## Texte à lire
▼

Autre constat sévère : la répartition géographique des fonds reste déséquilibrée. En Guyane, les montants investis par habitant (1 949 euros soit 233 880 CFP sur 2024-2027) restent faibles au regard des besoins colossaux. À l’inverse, La Réunion capte une part importante, reflet d’une administration plus structurée.
La leçon est claire : la France paie, mais les territoires doivent mieux gérer.
Le Sénat recommande d’ailleurs une refonte du pilotage local : moins de projets, plus de sélectivité, et un véritable plan de convergence défini par les collectivités elles-mêmes. Car aujourd’hui, l’État décide trop souvent seul. « Les élus locaux sont les mieux placés pour savoir où investir », rappelle le rapport.
L’objectif ? Concentrer les crédits sur les infrastructures prioritaires : réseaux d’eau, écoles, routes, logements sociaux et prévention des risques naturels.
Vers une nouvelle méthode : responsabiliser les collectivités et simplifier les dispositifs
Le rapport plaide pour une révolution du partenariat État-collectivités. Fini les millefeuilles budgétaires : dix-huit programmes ministériels financent les CCT, rendant leur gestion quasi illisible. Le Sénat propose la création d’un programme budgétaire unique « Outre-mer », véritable guichet central pour fluidifier les subventions.
Les rapporteurs réclament aussi un guichet unique d’ingénierie publique pour aider les communes à monter leurs dossiers. Trop souvent, l’absence d’expertise technique bloque les projets, notamment dans les petites communes. Le Fonds Outre-mer (FOM) ou l’appui du CEREMA, de la Banque des Territoires et de l’ANCT doivent être mieux coordonnés.
Autre levier d’avenir : la bonification des prêts AFD, un outil jugé « particulièrement efficient ». En 2023, 34 millions d’euros (4,08 milliards de francs CFP) de bonifications ont permis de générer 1,4 milliard d’euros (168 milliards de francs CFP) d’investissements. L’effet de levier est considérable, mais là encore, seules les collectivités les plus solides en bénéficient. Le Sénat recommande donc de lier ces prêts aux projets des CCT pour éviter les doublons et maximiser leur impact.
Quant au Fonds exceptionnel d’investissement, il reste un instrument phare, malgré une baisse temporaire des crédits. Créé par la loi LODEOM en 2009, il finance des infrastructures stratégiques, souvent hors cadre contractuel. Le Sénat appelle à stabiliser son budget et à évaluer systématiquement les retombées socio-économiques des projets financés.
En clair, Paris doit continuer à investir, mais les territoires doivent apprendre à livrer. La solidarité nationale ne doit pas devenir une dépendance perpétuelle. Le rapport salue les progrès de La Réunion, de la Martinique et de la Guadeloupe, où les taux d’épargne brute ont doublé en sept ans.
L’investissement public en outre-mer est une question de souveraineté et d’unité nationale. La République met les moyens — près d’un milliard d’euros par an — mais exige désormais des résultats concrets.
Simplifier, responsabiliser, recentrer : telle est la feuille de route. Le Sénat le dit sans détour : « Sans pilotage local fort, les crédits s’évaporent. »
L’heure n’est plus aux discours, mais à l’efficacité. L’État fait sa part. Aux collectivités de prouver qu’elles peuvent transformer l’aide en développement réel.

▲

## Extrait des données
▼

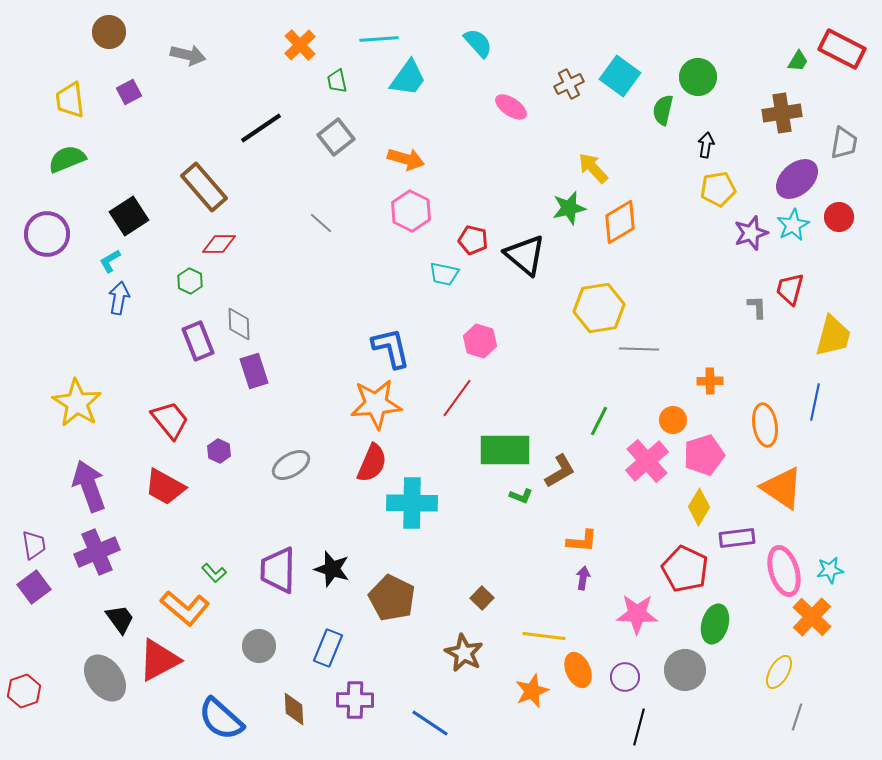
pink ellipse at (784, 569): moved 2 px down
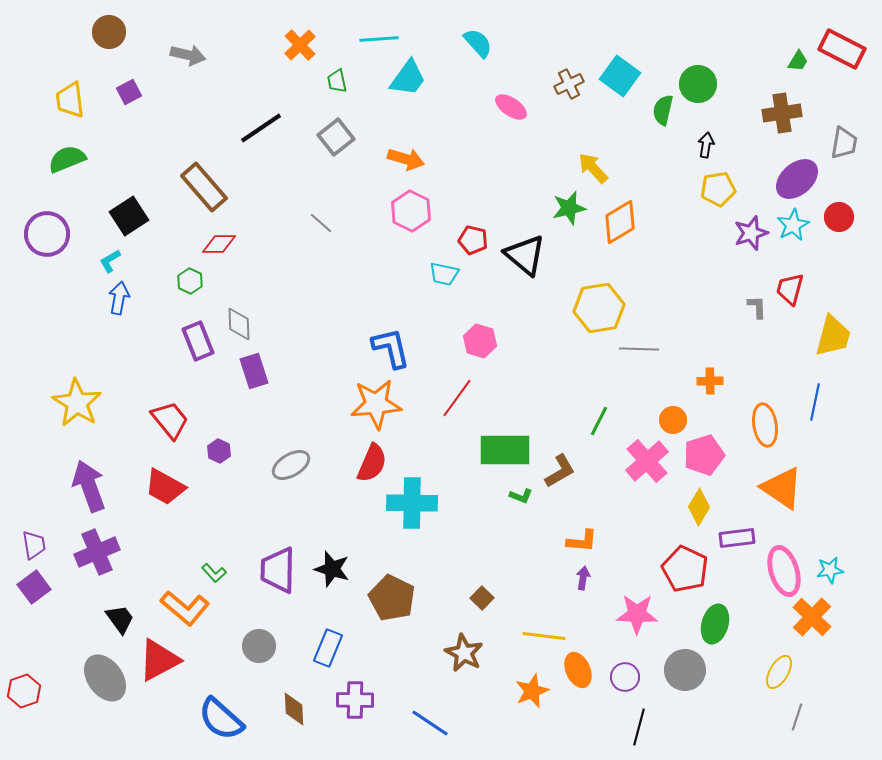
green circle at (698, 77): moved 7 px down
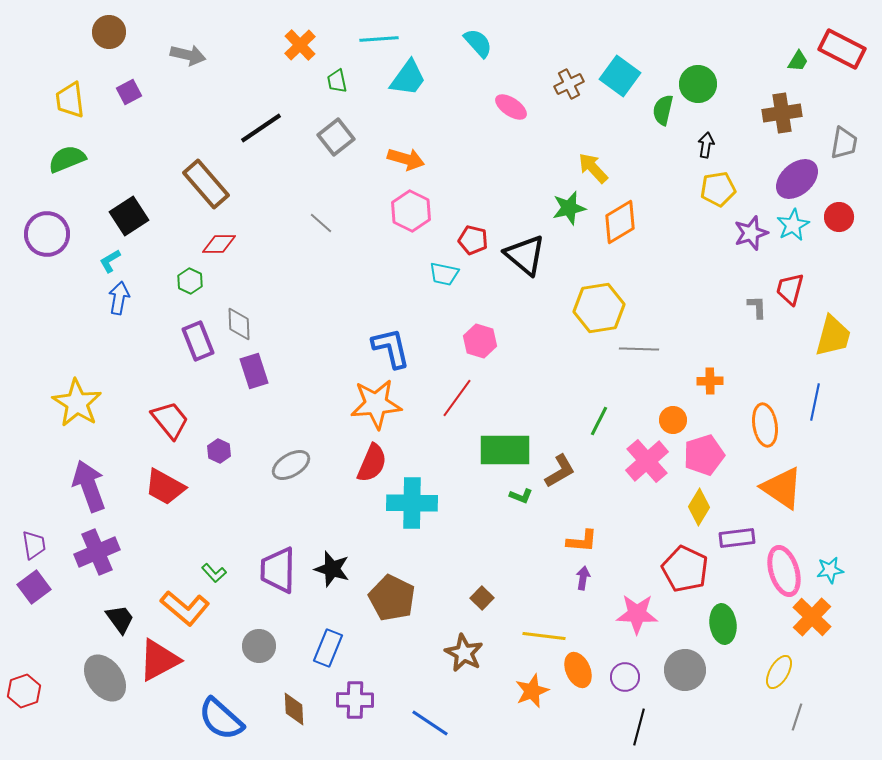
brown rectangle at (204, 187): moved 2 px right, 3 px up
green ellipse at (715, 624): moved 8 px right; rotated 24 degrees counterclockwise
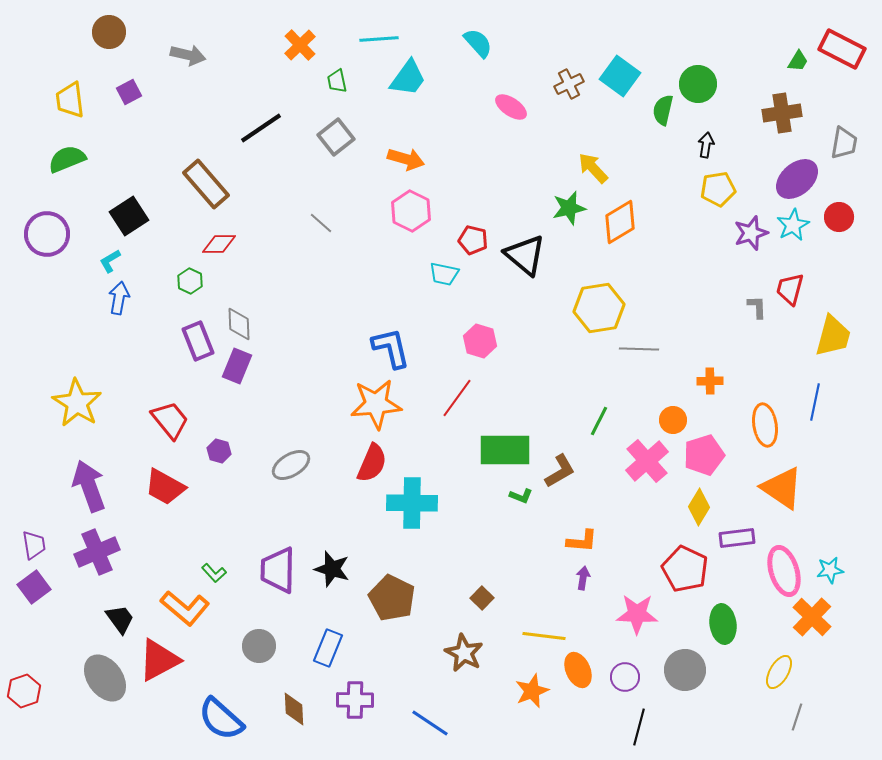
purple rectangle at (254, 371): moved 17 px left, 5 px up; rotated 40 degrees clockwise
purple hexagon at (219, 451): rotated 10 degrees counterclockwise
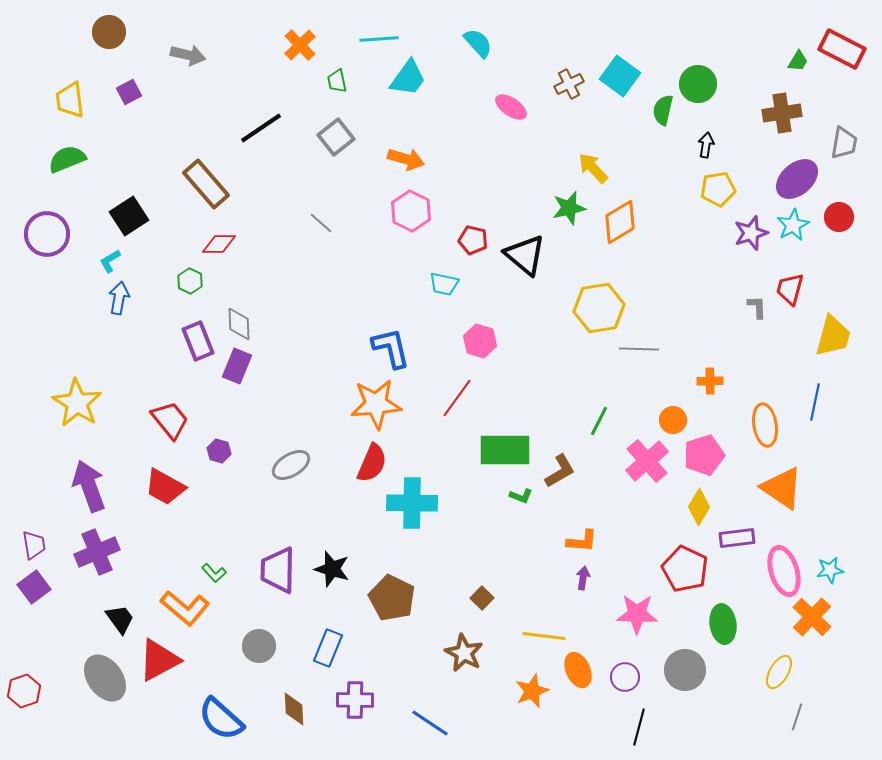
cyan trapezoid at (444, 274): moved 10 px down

▲

## Exercices à faire
a - Dans le texte sur l'investissement en outre-mer, recopiez le passage qui s'ouvre sur les mots contenant « Quant au Fonds » et se ferme sur « des résultats concrets. ».
b - D'après le texte sur l'investissement en outre-mer, par quelle loi et en quelle année le Fonds exceptionnel d'investissement a-t-il été créé ?
c - Résumez en deux phrases le texte sur l'investissement en outre-mer.

## Corrigé des exercices
a -
Quant au Fonds exceptionnel d’investissement, il reste un instrument phare, malgré une baisse temporaire des crédits. Créé par la loi LODEOM en 2009, il finance des infrastructures stratégiques, souvent hors cadre contractuel. Le Sénat appelle à stabiliser son budget et à évaluer systématiquement les retombées socio-économiques des projets financés.
En clair, Paris doit continuer à investir, mais les territoires doivent apprendre à livrer. La solidarité nationale ne doit pas devenir une dépendance perpétuelle. Le rapport salue les progrès de La Réunion, de la Martinique et de la Guadeloupe, où les taux d’épargne brute ont doublé en sept ans.
L’investissement public en outre-mer est une question de souveraineté et d’unité nationale. La République met les moyens — près d’un milliard d’euros par an — mais exige désormais des résultats concrets.

b - Par la loi LODEOM, en 2009.

c - Selon un rapport du Sénat, les fonds publics pour l'outre-mer restent mal répartis, et il faut un pilotage local plus fort pour concentrer les crédits sur les infrastructures prioritaires. Le Sénat propose un programme budgétaire unique « Outre-mer », un guichet unique d'ingénierie publique et des prêts AFD liés aux projets des CCT, et l'État exige désormais des résultats concrets des collectivités.